Section 52, art. 16, of the Constitution of Texas, deals with the subject of homestead of decedent thus: “On the death of the husband or wife, or both, the homestead shall descend and vest in like manner as other real property of the deceased, and shall be governed by the same laws of descent and distribution, but it shall not be partitioned among the heirs of the deceased during the lifetime of the surviving husband or wife, or so long as the survivor may elect to use or occupy the same as a homestead, or so long as the guardian of the minor children of the deceased may be permitted, under the order of the proper court having jurisdiction, to use and occupy the same.”
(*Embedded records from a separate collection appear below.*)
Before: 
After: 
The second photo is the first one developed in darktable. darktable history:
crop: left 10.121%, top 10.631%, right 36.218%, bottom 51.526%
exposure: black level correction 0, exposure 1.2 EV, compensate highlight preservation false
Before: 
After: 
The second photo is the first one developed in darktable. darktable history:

“Minor children of the deceased,” as therein used, do not include grandchildren, for the terms used indicate clearly otherwise, by the fact that it is dealing with the rights of children as heirs. The Constitution deals with the title of the homestead after the death of the head of the family, as well as the use of it. Article 2046 deals with the rights of creditors and the use of the homestead during administration by. minor children. The Constitution provides, also, for use of the homestead by minor children during their minority. The subjects are practically the same. We think it evident that the words “minor children” mean the same in the Constitution and in the statute, and do not include grandchildren in one and not in the other. It is true that the words “child” or “children” have been frequently held to include grandchildren; but those eases rest upon peculiar facts which interpret the words according to the intention of the person using them.
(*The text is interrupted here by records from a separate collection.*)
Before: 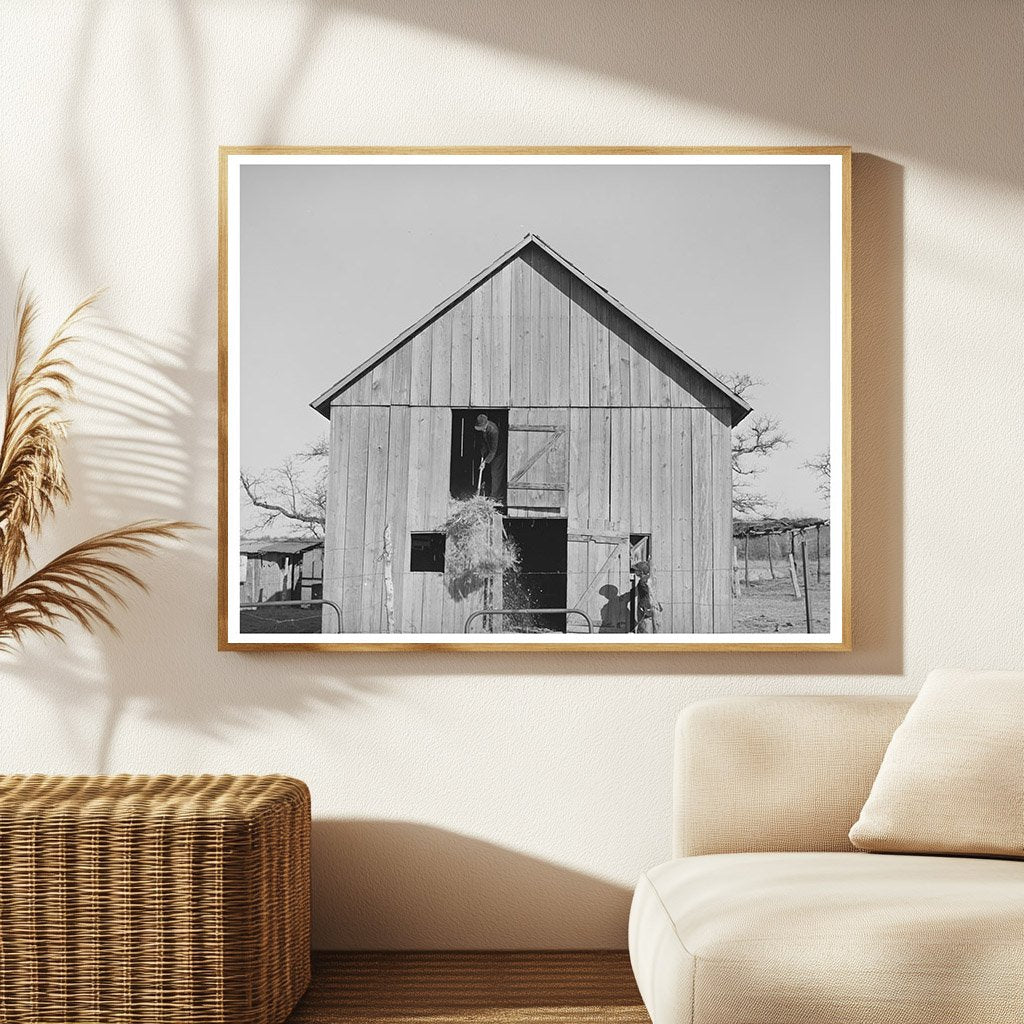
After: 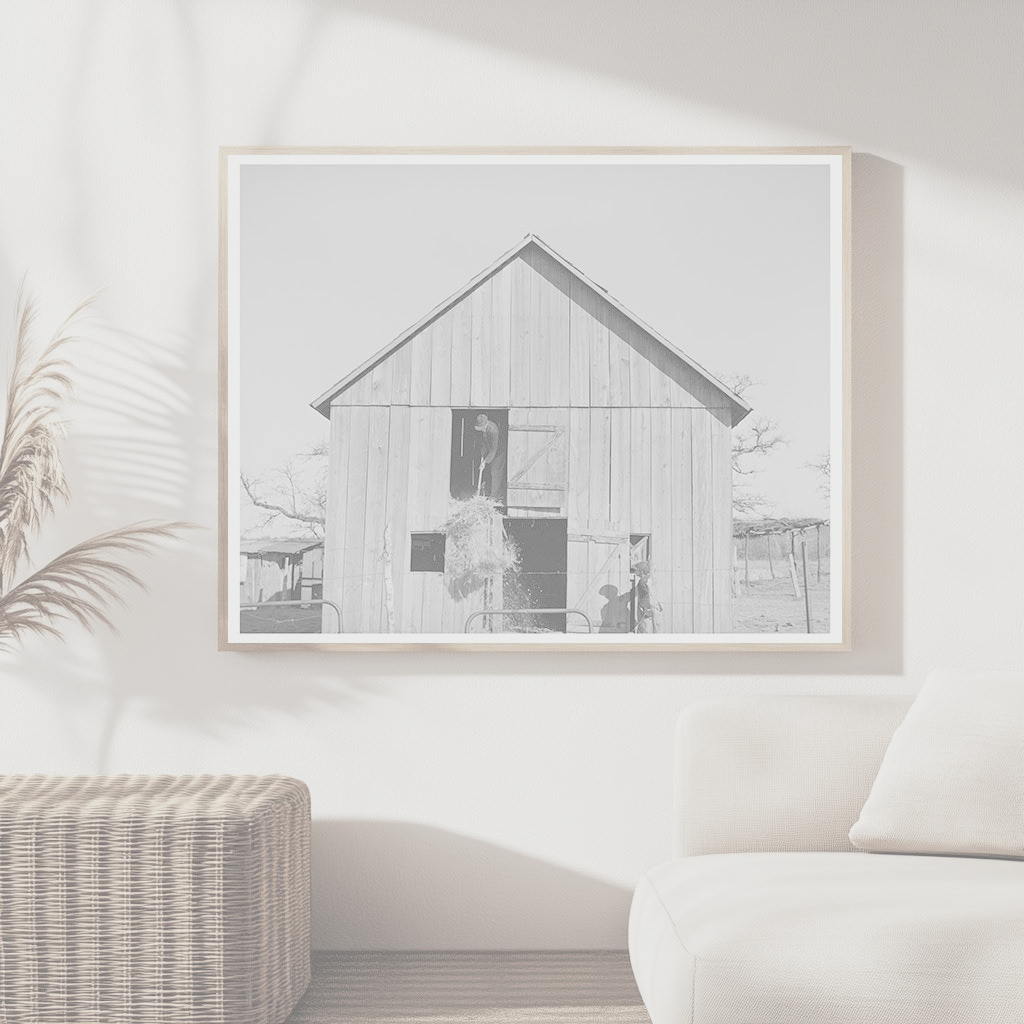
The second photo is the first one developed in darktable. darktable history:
contrast brightness saturation: contrast -0.325, brightness 0.751, saturation -0.784
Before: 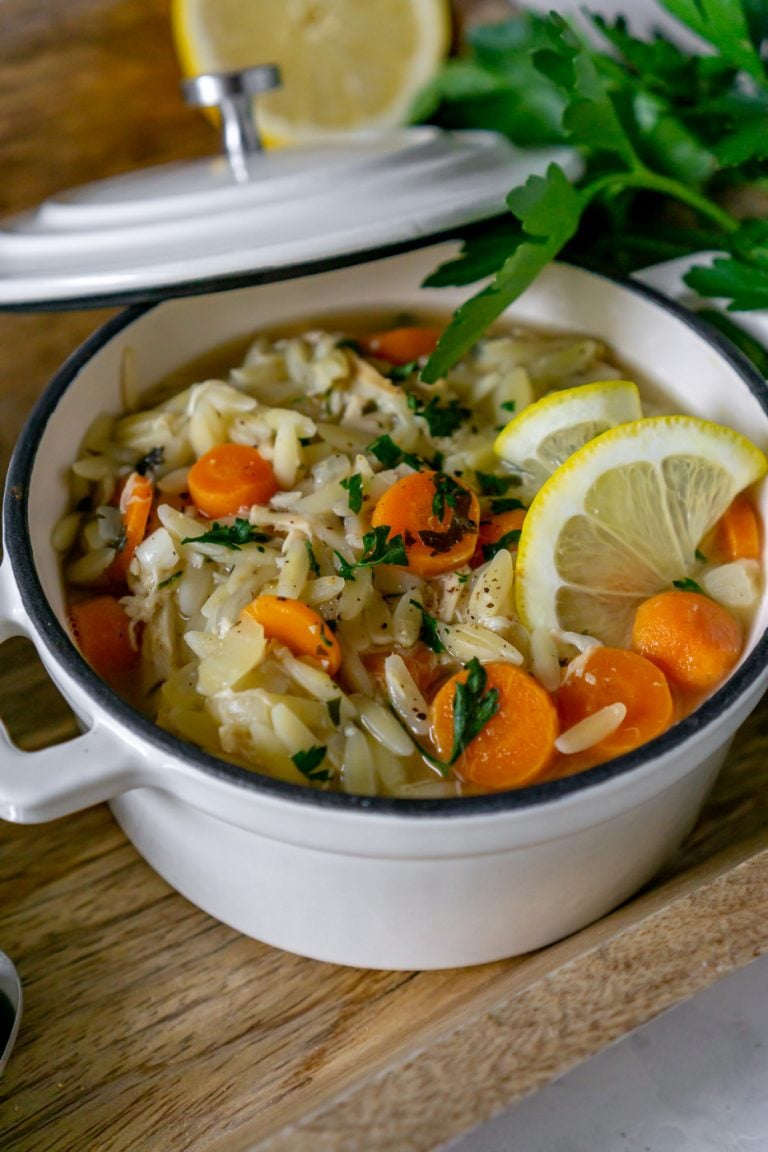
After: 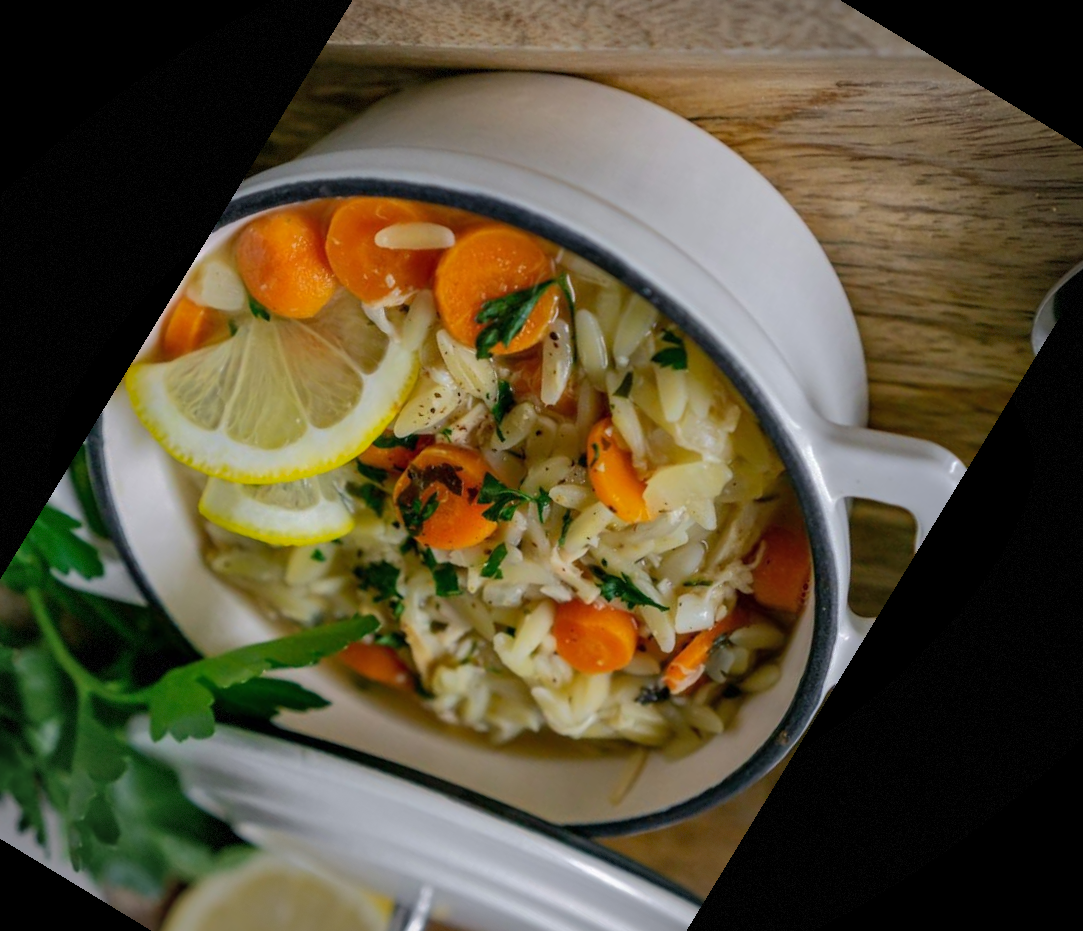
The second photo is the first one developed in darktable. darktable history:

In Clark v. Goins, 23 S. W. 703, the Court of Civil Appeals of the Fifth district, speaking by Mr. Justice Finley, held that a minor granddaughter, living with her grandmother, was entitled to the homestead after the death of the grandmother as against creditors, because the grandchild was a constituent of the family. In the present case, the Court of Civil Appeals hold that the grandchildren, being “constituents of the family,” were entitled to the homestead in preference to creditors. If this be true, then the statute would give the homestead to a different class of persons than that prescribed by the Constitution. Children living with the parents are constituents of a family, but constituents of a family are not necessarily children or grandchildren of the claimant of the exemption. Wolfe v. Buckley, 52 Tex. 648; Boots v. Robertson, 93 Tex. 365, 55 S. W. 308. The statute before quoted fixes the rights of creditors of a decedent, and postpones their debts only in favor of the husband or widow,, the minor child or children, and the unmarried daughter. These constituents of the family alone have a right under the statute to the exemption as against creditors.
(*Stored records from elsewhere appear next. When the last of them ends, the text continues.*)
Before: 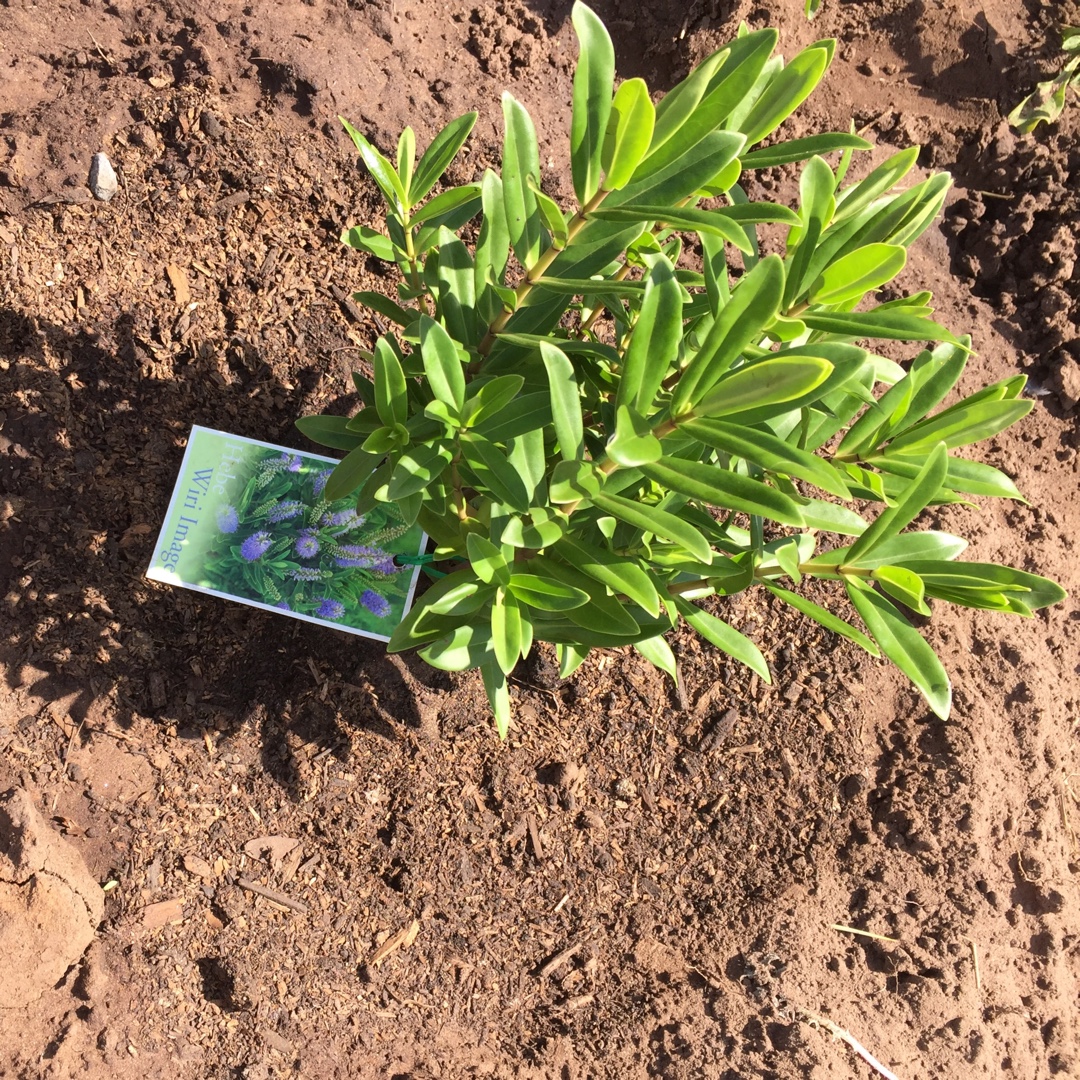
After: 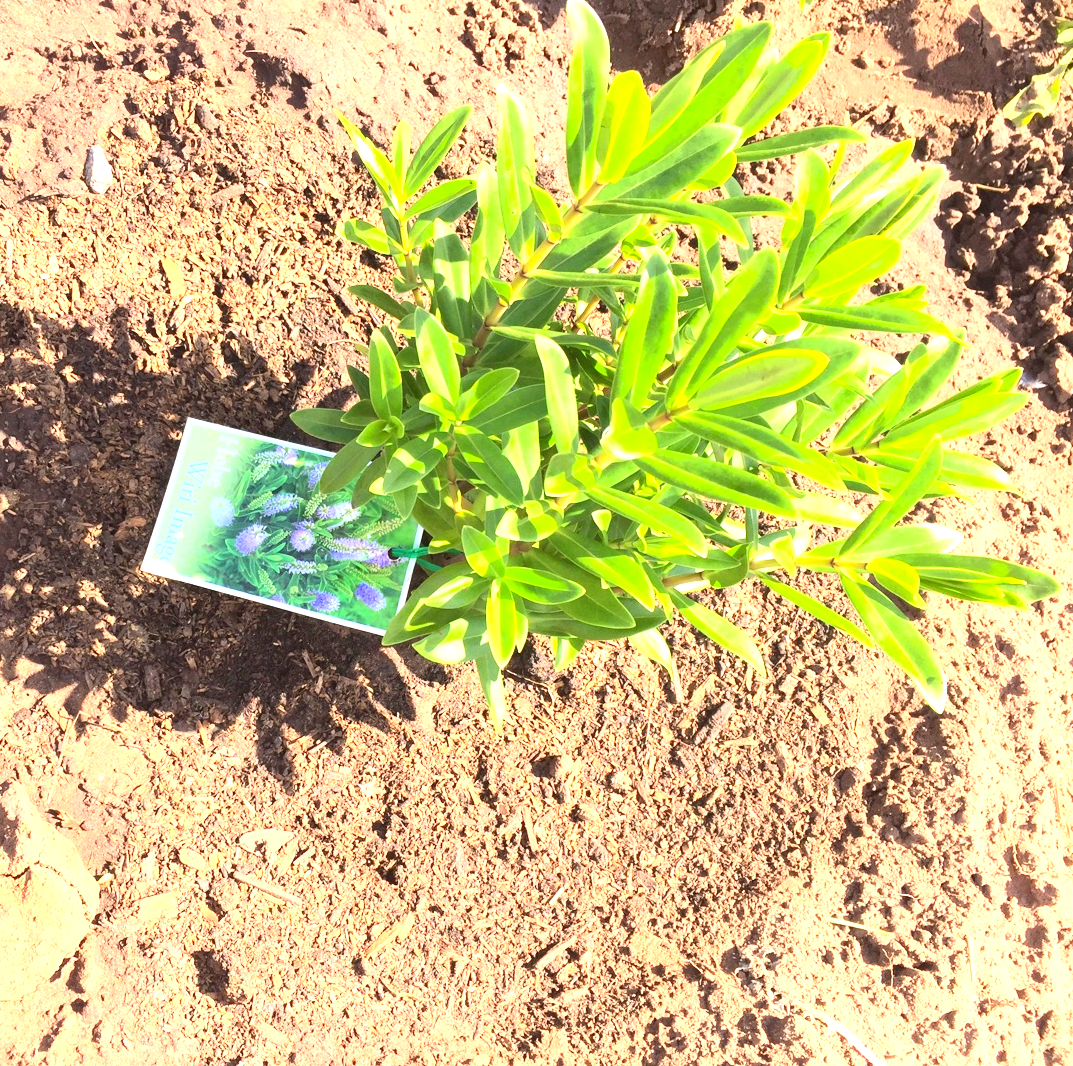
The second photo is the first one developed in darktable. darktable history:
exposure: black level correction 0, exposure 1.506 EV, compensate highlight preservation false
crop: left 0.477%, top 0.658%, right 0.143%, bottom 0.564%
contrast brightness saturation: contrast 0.2, brightness 0.155, saturation 0.229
In Roots v. Robertson, supra, this court said: “There is no provision of the law that authorizes a court to set apart exempt property of an estate to the surviving constituents of every family to which it may have been exempted. The constituents of a family who are entitled to the homestead and other exempted property, upon the death of the head, are named in the law and the Constitution. The mother of the deceased is not named, and Mrs. Putman had no homestead right in the property.” The grandchildren of Seely Martin were constituents of her family, and would have constituted a family to secure exemption to her while living, but they are not named in the statute which, after her death, would shield the property from her creditors.

Seely Martin being indebted at her death, the probate court had jurisdiction of her estate, and that court having granted administration upon the estate, and by regular proceeding caused the property in controversy to be sold for the payment of a debt established, the sale was valid, and' passed the title to the purchaser, under whom plaintiff in error claims title. Deck Martin had no title to the lot, and the court should have instructed the jury to return a verdict for Boss. The judgments of the district court and the Court of Civil Appeals are reversed.

It appearing from the evidence that defendant in error cannot show title to the land, it is ordered that judgment be rendered in this court for plaintiff in error, and that he go hence without day, and recover from Deck Martin all costs.